→ WHAT IS NEEDED: Except for images, print the whole listing verbatim.

→ GIVEN DATA:
((

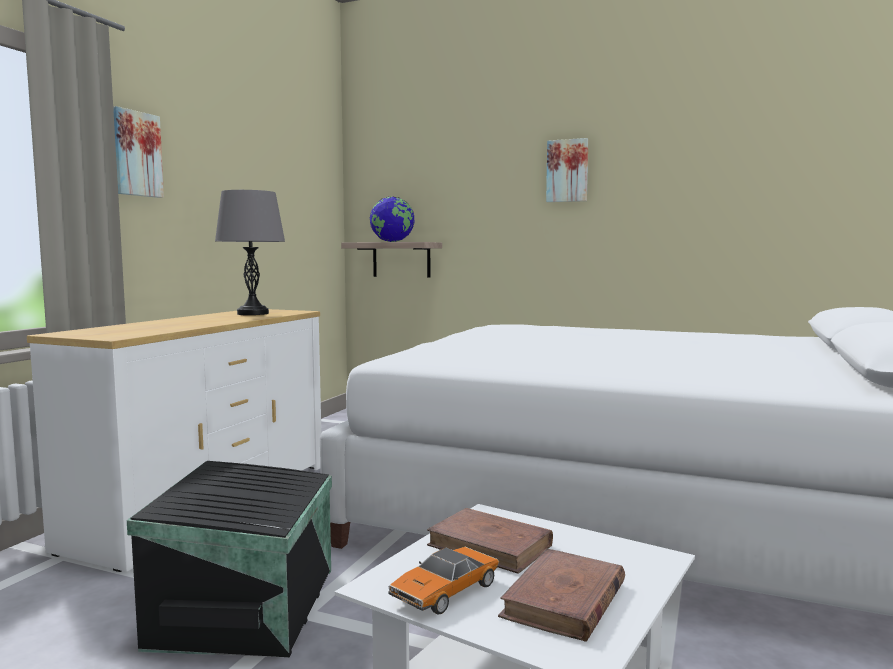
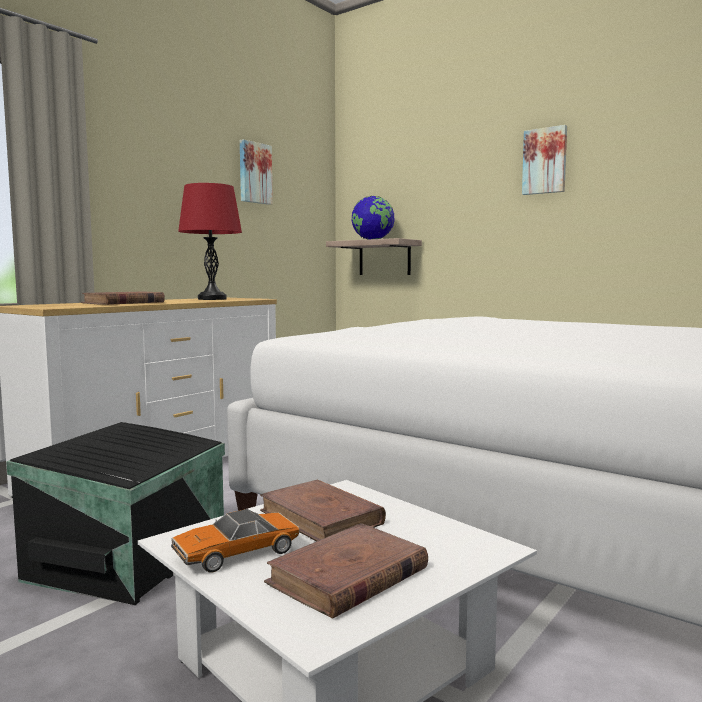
camera: 15 degrees right, 0 degrees up
picture [113,106,164,198] -> picture moved to [240,139,273,205]
grey table lamp [215,190,285,315] -> red table lamp [178,183,242,300]
none -> brown book [81,291,165,305]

))

→ EXERCISE RESULT:
camera: 15 degrees right, 0 degrees up
picture [113,106,164,198] -> picture moved to [240,139,273,205]
grey table lamp [215,190,285,315] -> red table lamp [178,183,242,300]
none -> brown book [81,291,165,305]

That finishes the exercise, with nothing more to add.